My second book project “Suspending Belief: visual images and the art of falling (1570/1970)” argues that images of falling bodies became a means of re-negotiating the relationship between vision and knowledge in art, art theory, scepticism, and empiricism during the Catholic Reformation. The study focuses on three large fresco paintings of heretical bodies suspended in mid-air that decorated sacred spaces in Italy after 1570 and resituates their importance in relation to contemporaneous debates about bodily descent. The project does not aim to impose problematically singular — and strictly religious — meaning onto this multivalent act; rather, it undertakes a transdisciplinary examination of falling through connections and contradictions in early modern art, science, and religion.

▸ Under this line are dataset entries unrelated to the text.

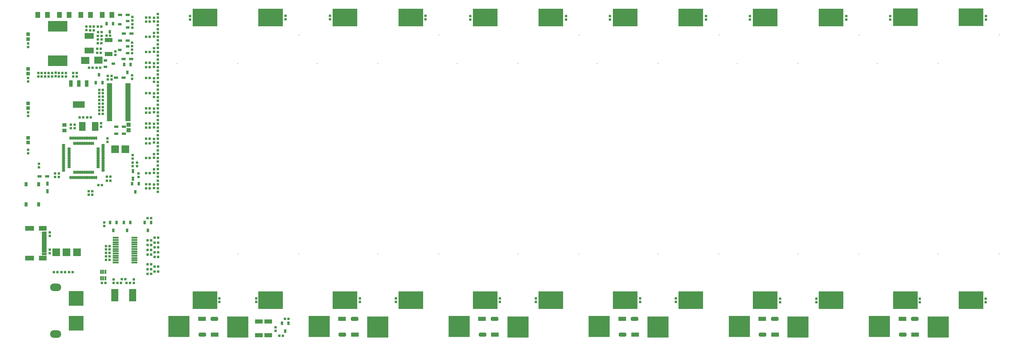
<source format=gts>
G04*
G04 #@! TF.GenerationSoftware,Altium Limited,Altium Designer,18.1.7 (191)*
G04*
G04 Layer_Color=8388736*
%FSLAX44Y44*%
%MOMM*%
G71*
G01*
G75*
%ADD55R,1.2032X1.2032*%
%ADD56R,0.8032X0.8032*%
%ADD57R,0.8032X0.8032*%
%ADD58R,0.7532X1.0032*%
%ADD59R,1.2032X0.6532*%
%ADD60R,1.0032X0.7532*%
%ADD61R,0.6532X1.2032*%
%ADD62O,1.5532X0.5532*%
%ADD63R,2.2032X2.2032*%
%ADD64R,2.2032X2.2032*%
%ADD65R,2.2032X1.2032*%
G04:AMPARAMS|DCode=66|XSize=2.2032mm|YSize=1.2032mm|CornerRadius=0mm|HoleSize=0mm|Usage=FLASHONLY|Rotation=0.000|XOffset=0mm|YOffset=0mm|HoleType=Round|Shape=Octagon|*
%AMOCTAGOND66*
4,1,8,1.1016,-0.3008,1.1016,0.3008,0.8008,0.6016,-0.8008,0.6016,-1.1016,0.3008,-1.1016,-0.3008,-0.8008,-0.6016,0.8008,-0.6016,1.1016,-0.3008,0.0*
%
%ADD66OCTAGOND66*%

%ADD67R,6.2032X6.2032*%
%ADD68R,7.2032X5.2032*%
%ADD69R,1.4032X1.7032*%
%ADD70R,2.2032X1.3032*%
%ADD71R,5.6032X3.1032*%
%ADD72R,3.4032X1.9032*%
%ADD73R,1.1032X1.9032*%
%ADD74R,0.5532X1.2032*%
%ADD75R,0.5532X1.2032*%
G04:AMPARAMS|DCode=76|XSize=1.6732mm|YSize=0.6832mm|CornerRadius=0.1616mm|HoleSize=0mm|Usage=FLASHONLY|Rotation=90.000|XOffset=0mm|YOffset=0mm|HoleType=Round|Shape=RoundedRectangle|*
%AMROUNDEDRECTD76*
21,1,1.6732,0.3600,0,0,90.0*
21,1,1.3500,0.6832,0,0,90.0*
1,1,0.3232,0.1800,0.6750*
1,1,0.3232,0.1800,-0.6750*
1,1,0.3232,-0.1800,-0.6750*
1,1,0.3232,-0.1800,0.6750*
%
%ADD76ROUNDEDRECTD76*%
%ADD77R,2.4032X2.0032*%
G04:AMPARAMS|DCode=78|XSize=0.5032mm|YSize=1.0032mm|CornerRadius=0.1766mm|HoleSize=0mm|Usage=FLASHONLY|Rotation=0.000|XOffset=0mm|YOffset=0mm|HoleType=Round|Shape=RoundedRectangle|*
%AMROUNDEDRECTD78*
21,1,0.5032,0.6500,0,0,0.0*
21,1,0.1500,1.0032,0,0,0.0*
1,1,0.3532,0.0750,-0.3250*
1,1,0.3532,-0.0750,-0.3250*
1,1,0.3532,-0.0750,0.3250*
1,1,0.3532,0.0750,0.3250*
%
%ADD78ROUNDEDRECTD78*%
G04:AMPARAMS|DCode=79|XSize=0.5032mm|YSize=1.0032mm|CornerRadius=0.1766mm|HoleSize=0mm|Usage=FLASHONLY|Rotation=90.000|XOffset=0mm|YOffset=0mm|HoleType=Round|Shape=RoundedRectangle|*
%AMROUNDEDRECTD79*
21,1,0.5032,0.6500,0,0,90.0*
21,1,0.1500,1.0032,0,0,90.0*
1,1,0.3532,0.3250,0.0750*
1,1,0.3532,0.3250,-0.0750*
1,1,0.3532,-0.3250,-0.0750*
1,1,0.3532,-0.3250,0.0750*
%
%ADD79ROUNDEDRECTD79*%
%ADD80R,1.0032X1.0032*%
%ADD81R,1.6532X0.5032*%
%ADD82R,0.9032X1.3032*%
%ADD83R,1.1832X1.1332*%
%ADD84R,1.3532X0.8032*%
%ADD85R,1.3532X0.5032*%
%ADD86R,2.0032X3.6032*%
%ADD87R,1.9032X2.6032*%
%ADD88C,0.2032*%
%ADD89R,4.2032X4.2032*%
%ADD90O,3.2032X2.2032*%
%ADD91R,2.2032X1.4032*%
%ADD92R,2.5032X1.4032*%
D55*
X634000Y845000D02*
D03*
Y829000D02*
D03*
D56*
X564000Y561080D02*
D03*
Y550920D02*
D03*
X646000Y757080D02*
D03*
Y746920D02*
D03*
X644000Y977920D02*
D03*
Y988080D02*
D03*
X645000Y1146920D02*
D03*
Y1157080D02*
D03*
Y1125920D02*
D03*
Y1136080D02*
D03*
X644000Y1072920D02*
D03*
Y1083080D02*
D03*
Y1051920D02*
D03*
Y1062080D02*
D03*
X659000Y724920D02*
D03*
Y735080D02*
D03*
X663000Y692920D02*
D03*
Y703080D02*
D03*
X646000Y724920D02*
D03*
Y735080D02*
D03*
X574000Y975920D02*
D03*
Y986080D02*
D03*
X585000Y975920D02*
D03*
Y986080D02*
D03*
X719000Y1166080D02*
D03*
Y1155920D02*
D03*
Y1144080D02*
D03*
Y1133920D02*
D03*
Y1111920D02*
D03*
Y1122080D02*
D03*
Y1100080D02*
D03*
Y1089920D02*
D03*
Y1067920D02*
D03*
Y1078080D02*
D03*
Y1056080D02*
D03*
Y1045920D02*
D03*
Y1023920D02*
D03*
Y1034080D02*
D03*
Y1012080D02*
D03*
Y1001920D02*
D03*
Y979920D02*
D03*
Y990080D02*
D03*
Y968080D02*
D03*
Y957920D02*
D03*
Y935920D02*
D03*
Y946080D02*
D03*
Y924080D02*
D03*
Y913920D02*
D03*
Y891920D02*
D03*
Y902080D02*
D03*
Y880080D02*
D03*
Y869920D02*
D03*
Y847920D02*
D03*
Y858080D02*
D03*
Y836080D02*
D03*
Y825920D02*
D03*
Y803920D02*
D03*
Y814080D02*
D03*
Y792080D02*
D03*
Y781920D02*
D03*
Y759920D02*
D03*
Y770080D02*
D03*
X719000Y748080D02*
D03*
Y737920D02*
D03*
X719000Y715920D02*
D03*
Y726080D02*
D03*
Y704080D02*
D03*
Y693920D02*
D03*
Y671920D02*
D03*
Y682080D02*
D03*
Y660080D02*
D03*
Y649920D02*
D03*
X897000Y341080D02*
D03*
Y330920D02*
D03*
X1003000Y341080D02*
D03*
Y330920D02*
D03*
X1303000Y341080D02*
D03*
Y330920D02*
D03*
X1407000Y341080D02*
D03*
Y330920D02*
D03*
X1708000Y341080D02*
D03*
Y330920D02*
D03*
X1812000Y341080D02*
D03*
Y330920D02*
D03*
X2113000Y341080D02*
D03*
Y330920D02*
D03*
X2217000Y341080D02*
D03*
Y330920D02*
D03*
X2518000Y340080D02*
D03*
Y329920D02*
D03*
X2623000Y340080D02*
D03*
Y329920D02*
D03*
X2922000Y340080D02*
D03*
Y329920D02*
D03*
X3112000Y340080D02*
D03*
Y329920D02*
D03*
X812000Y1160080D02*
D03*
Y1149920D02*
D03*
X1088000Y1161080D02*
D03*
Y1150920D02*
D03*
X1217000Y1161080D02*
D03*
Y1150920D02*
D03*
X1493000Y1161080D02*
D03*
Y1150920D02*
D03*
X1622000Y1160080D02*
D03*
Y1149920D02*
D03*
X1899000Y1160080D02*
D03*
Y1149920D02*
D03*
X2026000Y1160080D02*
D03*
Y1149920D02*
D03*
X2304000Y1160080D02*
D03*
Y1149920D02*
D03*
X2431000Y1160080D02*
D03*
Y1149920D02*
D03*
X2709000Y1160080D02*
D03*
Y1149920D02*
D03*
X2836000Y1160080D02*
D03*
Y1149920D02*
D03*
X3113000Y1160080D02*
D03*
Y1149920D02*
D03*
X484000Y995080D02*
D03*
Y984920D02*
D03*
X474000Y995080D02*
D03*
Y984920D02*
D03*
X443000D02*
D03*
Y995080D02*
D03*
X433000Y984920D02*
D03*
Y995080D02*
D03*
X423000Y985000D02*
D03*
Y995160D02*
D03*
X413000Y984920D02*
D03*
Y995080D02*
D03*
X403000Y984920D02*
D03*
Y995080D02*
D03*
X596000Y1046920D02*
D03*
Y1057080D02*
D03*
X708000Y715080D02*
D03*
Y704920D02*
D03*
X422000Y692920D02*
D03*
Y703080D02*
D03*
X453000Y984920D02*
D03*
Y995080D02*
D03*
X512000Y1118920D02*
D03*
Y1129080D02*
D03*
X393000Y995080D02*
D03*
Y984920D02*
D03*
X373000Y995080D02*
D03*
Y984920D02*
D03*
X556000Y1102080D02*
D03*
Y1091920D02*
D03*
X545000Y1102080D02*
D03*
Y1091920D02*
D03*
X383000Y984920D02*
D03*
Y995080D02*
D03*
X708000Y660920D02*
D03*
Y671080D02*
D03*
Y748920D02*
D03*
Y759080D02*
D03*
Y792920D02*
D03*
Y803080D02*
D03*
Y836920D02*
D03*
Y847080D02*
D03*
Y880920D02*
D03*
Y891080D02*
D03*
Y924920D02*
D03*
Y935080D02*
D03*
Y968920D02*
D03*
Y979080D02*
D03*
Y1012920D02*
D03*
Y1023080D02*
D03*
Y1056920D02*
D03*
Y1067080D02*
D03*
Y1100920D02*
D03*
Y1111080D02*
D03*
X344000Y761920D02*
D03*
Y772080D02*
D03*
X344000Y869920D02*
D03*
Y880080D02*
D03*
Y969920D02*
D03*
Y980080D02*
D03*
Y1069920D02*
D03*
Y1080080D02*
D03*
X1059000Y257080D02*
D03*
Y246920D02*
D03*
X708000Y1155080D02*
D03*
Y1144920D02*
D03*
X573000Y794920D02*
D03*
Y805080D02*
D03*
X591000Y396176D02*
D03*
Y386017D02*
D03*
X555000Y838920D02*
D03*
Y849080D02*
D03*
X375000Y731080D02*
D03*
Y720920D02*
D03*
X433000Y703080D02*
D03*
Y692920D02*
D03*
X519000Y641920D02*
D03*
Y652080D02*
D03*
X529000Y641920D02*
D03*
Y652080D02*
D03*
X649000Y386017D02*
D03*
Y396176D02*
D03*
X478000Y834920D02*
D03*
Y845080D02*
D03*
X467000D02*
D03*
Y834920D02*
D03*
X406000Y482080D02*
D03*
Y471920D02*
D03*
X406000Y521920D02*
D03*
Y532080D02*
D03*
D57*
X549920Y896000D02*
D03*
X560080D02*
D03*
X549920Y876000D02*
D03*
X560080D02*
D03*
X549920Y946000D02*
D03*
X560080D02*
D03*
X695080Y660000D02*
D03*
X684920D02*
D03*
X695080Y672000D02*
D03*
X684920D02*
D03*
X695080Y704000D02*
D03*
X684920D02*
D03*
X695080Y748000D02*
D03*
X684920D02*
D03*
X695080Y791000D02*
D03*
X684920D02*
D03*
X695080Y804000D02*
D03*
X684920D02*
D03*
X695080Y836000D02*
D03*
X684920D02*
D03*
X695080Y848000D02*
D03*
X684920D02*
D03*
X560080Y936000D02*
D03*
X549920D02*
D03*
X695080Y880000D02*
D03*
X684920D02*
D03*
X549920Y906000D02*
D03*
X560080D02*
D03*
X695080Y892000D02*
D03*
X684920D02*
D03*
X549920Y886000D02*
D03*
X560080D02*
D03*
X695080Y936000D02*
D03*
X684920D02*
D03*
X695080Y980000D02*
D03*
X684920D02*
D03*
X560080Y916000D02*
D03*
X549920D02*
D03*
X560080Y926000D02*
D03*
X549920D02*
D03*
X695080Y1012000D02*
D03*
X684920D02*
D03*
X695080Y1024000D02*
D03*
X684920D02*
D03*
X695080Y1056000D02*
D03*
X684920D02*
D03*
X695080Y1100000D02*
D03*
X684920D02*
D03*
X695080Y1144000D02*
D03*
X684920D02*
D03*
X695080Y1156000D02*
D03*
X684920D02*
D03*
X720080Y461000D02*
D03*
X709920D02*
D03*
X568920Y463000D02*
D03*
X579080D02*
D03*
X568920Y453000D02*
D03*
X579080D02*
D03*
X568920Y483000D02*
D03*
X579080D02*
D03*
X568920Y473000D02*
D03*
X579080D02*
D03*
Y493000D02*
D03*
X568920D02*
D03*
X556920Y386000D02*
D03*
X567080D02*
D03*
X541920Y1010000D02*
D03*
X552080D02*
D03*
X581080Y1103000D02*
D03*
X570920D02*
D03*
X519920Y1010000D02*
D03*
X530080D02*
D03*
X582080Y682000D02*
D03*
X571920D02*
D03*
X555080Y1081000D02*
D03*
X544920D02*
D03*
X554080Y1053000D02*
D03*
X543920D02*
D03*
Y1065000D02*
D03*
X554080D02*
D03*
X545920Y1113000D02*
D03*
X556080D02*
D03*
X522920Y1118000D02*
D03*
X533080D02*
D03*
X555080Y1129000D02*
D03*
X544920D02*
D03*
X533080D02*
D03*
X522920D02*
D03*
X688920Y574000D02*
D03*
X699080D02*
D03*
X625080Y397096D02*
D03*
X614920D02*
D03*
X612080Y386096D02*
D03*
X601920D02*
D03*
X450080Y417000D02*
D03*
X439920D02*
D03*
X688920Y412000D02*
D03*
X699080D02*
D03*
X709920Y433000D02*
D03*
X720080D02*
D03*
X1080080Y233000D02*
D03*
X1069920D02*
D03*
X428080Y417000D02*
D03*
X417920D02*
D03*
X514920Y866000D02*
D03*
X525080D02*
D03*
X492920Y866000D02*
D03*
X503080D02*
D03*
X546920Y670000D02*
D03*
X557080D02*
D03*
X571920Y694000D02*
D03*
X582080D02*
D03*
X1096080Y282000D02*
D03*
X1085920D02*
D03*
X472080Y417000D02*
D03*
X461920D02*
D03*
X709920Y517000D02*
D03*
X720080D02*
D03*
X709920Y503000D02*
D03*
X720080D02*
D03*
X688920Y510000D02*
D03*
X699080D02*
D03*
X709920Y489190D02*
D03*
X720080D02*
D03*
X688920Y496000D02*
D03*
X699080D02*
D03*
X688920Y482000D02*
D03*
X699080D02*
D03*
X709920Y475000D02*
D03*
X720080D02*
D03*
X688920Y468000D02*
D03*
X699080D02*
D03*
X688920Y440000D02*
D03*
X699080D02*
D03*
X688920Y426000D02*
D03*
X699080D02*
D03*
X709920Y419000D02*
D03*
X720080D02*
D03*
X627920Y386096D02*
D03*
X638080D02*
D03*
D58*
X549000Y989500D02*
D03*
X558500Y966500D02*
D03*
X539500D02*
D03*
X631000Y996500D02*
D03*
X621500Y1019500D02*
D03*
X640500D02*
D03*
X654000Y650500D02*
D03*
X644500Y673500D02*
D03*
X663500D02*
D03*
X580000Y1114500D02*
D03*
X570500Y1137500D02*
D03*
X589500D02*
D03*
X690000Y538500D02*
D03*
X680500Y561500D02*
D03*
X699500D02*
D03*
X1096500Y269500D02*
D03*
X1077500D02*
D03*
X1087000Y246500D02*
D03*
X599500Y561500D02*
D03*
X580500D02*
D03*
X590000Y538500D02*
D03*
X639500Y561500D02*
D03*
X620500D02*
D03*
X630000Y538500D02*
D03*
D59*
X643000Y1109000D02*
D03*
X621000D02*
D03*
X642000Y1035000D02*
D03*
X620000D02*
D03*
X610000Y1163000D02*
D03*
X632000D02*
D03*
X610000Y1089000D02*
D03*
X632000D02*
D03*
X599000Y819000D02*
D03*
X621000D02*
D03*
X599000Y839000D02*
D03*
X621000D02*
D03*
X598000Y981000D02*
D03*
X620000D02*
D03*
X377000Y695000D02*
D03*
X399000D02*
D03*
D60*
X608500Y1136000D02*
D03*
X631500Y1145500D02*
D03*
Y1126500D02*
D03*
X608501Y1061993D02*
D03*
X631501Y1071493D02*
D03*
Y1052493D02*
D03*
X590000Y1022000D02*
D03*
X567000Y1012500D02*
D03*
Y1031500D02*
D03*
D61*
X647000Y688000D02*
D03*
Y710000D02*
D03*
X400000Y674000D02*
D03*
Y652000D02*
D03*
D62*
X579250Y962500D02*
D03*
Y957500D02*
D03*
Y952500D02*
D03*
Y947500D02*
D03*
Y942500D02*
D03*
Y937500D02*
D03*
Y932500D02*
D03*
Y927500D02*
D03*
Y922500D02*
D03*
Y917500D02*
D03*
Y912500D02*
D03*
Y907500D02*
D03*
Y902500D02*
D03*
Y897500D02*
D03*
Y892500D02*
D03*
Y887500D02*
D03*
Y882500D02*
D03*
Y877500D02*
D03*
Y872500D02*
D03*
Y867500D02*
D03*
Y862500D02*
D03*
Y857500D02*
D03*
X632750Y962500D02*
D03*
Y957500D02*
D03*
Y952500D02*
D03*
Y947500D02*
D03*
Y942500D02*
D03*
Y937500D02*
D03*
Y932500D02*
D03*
Y927500D02*
D03*
Y922500D02*
D03*
Y917500D02*
D03*
Y912500D02*
D03*
Y907500D02*
D03*
Y902500D02*
D03*
Y897500D02*
D03*
Y892500D02*
D03*
Y887500D02*
D03*
Y882500D02*
D03*
Y877500D02*
D03*
Y872500D02*
D03*
Y867500D02*
D03*
Y862500D02*
D03*
Y857500D02*
D03*
D63*
X485000Y475000D02*
D03*
X455000D02*
D03*
X425000D02*
D03*
D64*
X625000Y774000D02*
D03*
X595000D02*
D03*
D65*
X846500Y281998D02*
D03*
X883500Y235998D02*
D03*
X1288500Y235998D02*
D03*
X1251500Y281998D02*
D03*
X1693500Y235998D02*
D03*
X1656500Y281998D02*
D03*
X2098500Y235998D02*
D03*
X2061500Y281998D02*
D03*
X2503500Y235998D02*
D03*
X2466500Y281998D02*
D03*
X2908500Y235998D02*
D03*
X2871500Y281998D02*
D03*
D66*
X847500Y235998D02*
D03*
X882500Y281998D02*
D03*
X1287500Y281998D02*
D03*
X1252500Y235998D02*
D03*
X1692500Y281998D02*
D03*
X1657500Y235998D02*
D03*
X2097500Y281998D02*
D03*
X2062500Y235998D02*
D03*
X2502500Y281998D02*
D03*
X2467500Y235998D02*
D03*
X2907500Y281998D02*
D03*
X2872500Y235998D02*
D03*
D67*
X780000Y259998D02*
D03*
X950000Y257998D02*
D03*
X1355000Y257998D02*
D03*
X1185000Y259998D02*
D03*
X1760000Y257998D02*
D03*
X1590000Y259998D02*
D03*
X2165000Y257998D02*
D03*
X1995000Y259998D02*
D03*
X2570000Y257998D02*
D03*
X2400000Y259998D02*
D03*
X2975000Y257998D02*
D03*
X2805000Y259998D02*
D03*
D68*
X3070000Y1156352D02*
D03*
X3070000Y336352D02*
D03*
X2880000D02*
D03*
Y1156352D02*
D03*
X2665000Y1156000D02*
D03*
X2665000Y336000D02*
D03*
X2475000D02*
D03*
Y1156000D02*
D03*
X2260000D02*
D03*
X2260000Y336000D02*
D03*
X2070000D02*
D03*
Y1156000D02*
D03*
X1855000Y1156000D02*
D03*
X1855000Y336000D02*
D03*
X1665000D02*
D03*
Y1156000D02*
D03*
X1450000Y1156000D02*
D03*
X1450000Y336000D02*
D03*
X1260000D02*
D03*
Y1156000D02*
D03*
X1045000Y1156000D02*
D03*
X1045000Y336000D02*
D03*
X855000D02*
D03*
Y1156000D02*
D03*
D69*
X372092Y1163000D02*
D03*
X400000D02*
D03*
X558046Y1163000D02*
D03*
X585954D02*
D03*
X496046D02*
D03*
X523954D02*
D03*
X434046D02*
D03*
X461954D02*
D03*
D70*
X577000Y1050000D02*
D03*
Y1090000D02*
D03*
X1038000Y234000D02*
D03*
Y274000D02*
D03*
X1011000Y234000D02*
D03*
Y274000D02*
D03*
D71*
X429000Y1130000D02*
D03*
Y1030000D02*
D03*
D72*
X490000Y903000D02*
D03*
D73*
X467000Y964000D02*
D03*
X490000D02*
D03*
X513000D02*
D03*
D74*
X567404Y418500D02*
D03*
X560904Y399500D02*
D03*
X567404D02*
D03*
X560904Y418500D02*
D03*
X554404D02*
D03*
D75*
X554403Y399500D02*
D03*
D76*
X510250Y1059500D02*
D03*
X516750D02*
D03*
X523250D02*
D03*
X529750D02*
D03*
Y1102500D02*
D03*
X523250D02*
D03*
X516750D02*
D03*
X510250D02*
D03*
D77*
X547000Y1032000D02*
D03*
X509000Y1031000D02*
D03*
D78*
X531000Y691750D02*
D03*
X536000D02*
D03*
X526000D02*
D03*
X541000D02*
D03*
X516000D02*
D03*
X521000D02*
D03*
X506000D02*
D03*
X511000D02*
D03*
X491000D02*
D03*
X501000D02*
D03*
X496000D02*
D03*
X471000D02*
D03*
X476000D02*
D03*
X466000D02*
D03*
X486000D02*
D03*
X481000D02*
D03*
X541000Y806170D02*
D03*
X536000D02*
D03*
X531000D02*
D03*
X526000D02*
D03*
X506000D02*
D03*
X511000D02*
D03*
X501000D02*
D03*
X521000D02*
D03*
X516000D02*
D03*
X496000D02*
D03*
X491000D02*
D03*
X486000D02*
D03*
X471000D02*
D03*
X466000D02*
D03*
X481000D02*
D03*
X476000D02*
D03*
X531500Y790750D02*
D03*
X526500Y790750D02*
D03*
X521500Y790750D02*
D03*
X516500Y790750D02*
D03*
X511500D02*
D03*
X506500D02*
D03*
X501500D02*
D03*
X496500D02*
D03*
X491500Y790750D02*
D03*
X486500Y790750D02*
D03*
X481500D02*
D03*
X476500D02*
D03*
X531500Y707250D02*
D03*
X526500D02*
D03*
X521500D02*
D03*
X516500D02*
D03*
X511500D02*
D03*
X506500D02*
D03*
X501500D02*
D03*
X496500D02*
D03*
X491500D02*
D03*
X486500D02*
D03*
X481500D02*
D03*
X476500D02*
D03*
D79*
X560500Y711250D02*
D03*
Y721250D02*
D03*
Y726250D02*
D03*
Y716250D02*
D03*
Y736250D02*
D03*
Y731250D02*
D03*
Y741250D02*
D03*
Y746250D02*
D03*
Y751250D02*
D03*
X446500Y736250D02*
D03*
Y741250D02*
D03*
Y731250D02*
D03*
Y751250D02*
D03*
Y746250D02*
D03*
Y716250D02*
D03*
Y711250D02*
D03*
Y726250D02*
D03*
Y721250D02*
D03*
X560500Y761250D02*
D03*
Y766250D02*
D03*
Y756250D02*
D03*
Y786250D02*
D03*
Y771250D02*
D03*
Y776250D02*
D03*
Y781250D02*
D03*
X446500Y761250D02*
D03*
Y766250D02*
D03*
Y756250D02*
D03*
Y776250D02*
D03*
Y781250D02*
D03*
Y771250D02*
D03*
Y786250D02*
D03*
X462250Y776500D02*
D03*
Y771500D02*
D03*
Y766500D02*
D03*
Y761500D02*
D03*
Y756500D02*
D03*
Y751500D02*
D03*
Y746500D02*
D03*
Y741500D02*
D03*
Y736500D02*
D03*
Y731500D02*
D03*
Y726500D02*
D03*
Y721500D02*
D03*
X545750Y776500D02*
D03*
Y771500D02*
D03*
Y766500D02*
D03*
Y761500D02*
D03*
Y756500D02*
D03*
Y751500D02*
D03*
Y746500D02*
D03*
Y741500D02*
D03*
Y736500D02*
D03*
Y731500D02*
D03*
Y726500D02*
D03*
Y721500D02*
D03*
D80*
X344000Y807000D02*
D03*
Y793000D02*
D03*
X344000Y893000D02*
D03*
Y907000D02*
D03*
Y993000D02*
D03*
Y1007000D02*
D03*
Y1093000D02*
D03*
Y1107000D02*
D03*
D81*
X596500Y471373D02*
D03*
Y477873D02*
D03*
Y484373D02*
D03*
Y490873D02*
D03*
Y497373D02*
D03*
Y503873D02*
D03*
Y516873D02*
D03*
Y510373D02*
D03*
X651000Y510323D02*
D03*
Y516823D02*
D03*
Y503823D02*
D03*
Y497323D02*
D03*
Y490823D02*
D03*
Y484323D02*
D03*
Y477823D02*
D03*
Y471323D02*
D03*
Y464823D02*
D03*
Y458323D02*
D03*
Y451823D02*
D03*
Y445323D02*
D03*
X596500Y445373D02*
D03*
Y451873D02*
D03*
Y458373D02*
D03*
Y464873D02*
D03*
D82*
X337500Y672500D02*
D03*
Y613500D02*
D03*
X374500D02*
D03*
Y672500D02*
D03*
D83*
X449000Y843700D02*
D03*
Y828300D02*
D03*
D84*
X390160Y532000D02*
D03*
Y524500D02*
D03*
X390190Y477500D02*
D03*
X390160Y470000D02*
D03*
D85*
Y518500D02*
D03*
Y513500D02*
D03*
Y508500D02*
D03*
Y503500D02*
D03*
X390190Y498500D02*
D03*
X390160Y493500D02*
D03*
Y488500D02*
D03*
Y483500D02*
D03*
D86*
X646000Y350000D02*
D03*
X594000D02*
D03*
D87*
X537500Y840123D02*
D03*
X500500D02*
D03*
D88*
X2975000Y1022704D02*
D03*
Y470000D02*
D03*
X3151000Y470352D02*
D03*
X3152000Y1105352D02*
D03*
X2799000Y1022352D02*
D03*
X2570000Y1022352D02*
D03*
Y469648D02*
D03*
X2746000Y470000D02*
D03*
X2747000Y1105000D02*
D03*
X2394000Y1022000D02*
D03*
X2165000Y1022352D02*
D03*
Y469648D02*
D03*
X2341000Y470000D02*
D03*
X2342000Y1105000D02*
D03*
X1989000Y1022000D02*
D03*
X1760000Y1022352D02*
D03*
Y469648D02*
D03*
X1936000Y470000D02*
D03*
X1937000Y1105000D02*
D03*
X1584000Y1022000D02*
D03*
X1355000Y1022352D02*
D03*
Y469648D02*
D03*
X1531000Y470000D02*
D03*
X1532000Y1105000D02*
D03*
X1179000Y1022000D02*
D03*
X950000Y1022352D02*
D03*
Y469648D02*
D03*
X1126000Y470000D02*
D03*
X1127000Y1105000D02*
D03*
X774000Y1022000D02*
D03*
X379190Y531000D02*
D03*
Y471000D02*
D03*
D89*
X483000Y341500D02*
D03*
Y269500D02*
D03*
D90*
X423000Y373000D02*
D03*
Y238000D02*
D03*
D91*
X386360Y544200D02*
D03*
Y457700D02*
D03*
D92*
X347760Y544200D02*
D03*
Y457700D02*
D03*
M02*

</source>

The conceptual implications of this historical study will be explored through a series of postscripts that reconsider the question of embodied knowledge in philosophical and artistic investigations of falling after 1970. Contemporary artworks will be drawn into dialogue with my analysis of early modern painting in order to enrich the conceptual and historical contributions of this study and interrogate its contemporary relevance.
RELATED PRESENTATIONS:
“Falling Through Time: moti and the problem of temporal continuity c. 1600,” in the session ‘Time, Space, Movement: Art Between Perception, Imagination, and Fiction.’ College Art Association Annual Conference, Los Angeles, 21–24 February 2018.
“‘Come Crashing Down’: falling bodies and moving images in early modern Italy,” in the session ‘Restless Bodies, Shifting Paradigms: Mobility and the Visual Arts in Early Modern Europe.’ Sixteenth Century Society Conference, Vancouver, 22–25 October 2015.